• **Task brief**: Without omitting anything, copy the data exactly.

• **Data in this exercise**:
::::::::::
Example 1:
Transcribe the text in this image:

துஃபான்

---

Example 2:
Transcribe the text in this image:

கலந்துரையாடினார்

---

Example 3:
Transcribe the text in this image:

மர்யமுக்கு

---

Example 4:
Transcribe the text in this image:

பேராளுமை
::::::::::
• **Answer below**:
Example 1:
Transcribe the text in this image:

துஃபான்

---

Example 2:
Transcribe the text in this image:

கலந்துரையாடினார்

---

Example 3:
Transcribe the text in this image:

மர்யமுக்கு

---

Example 4:
Transcribe the text in this image:

பேராளுமை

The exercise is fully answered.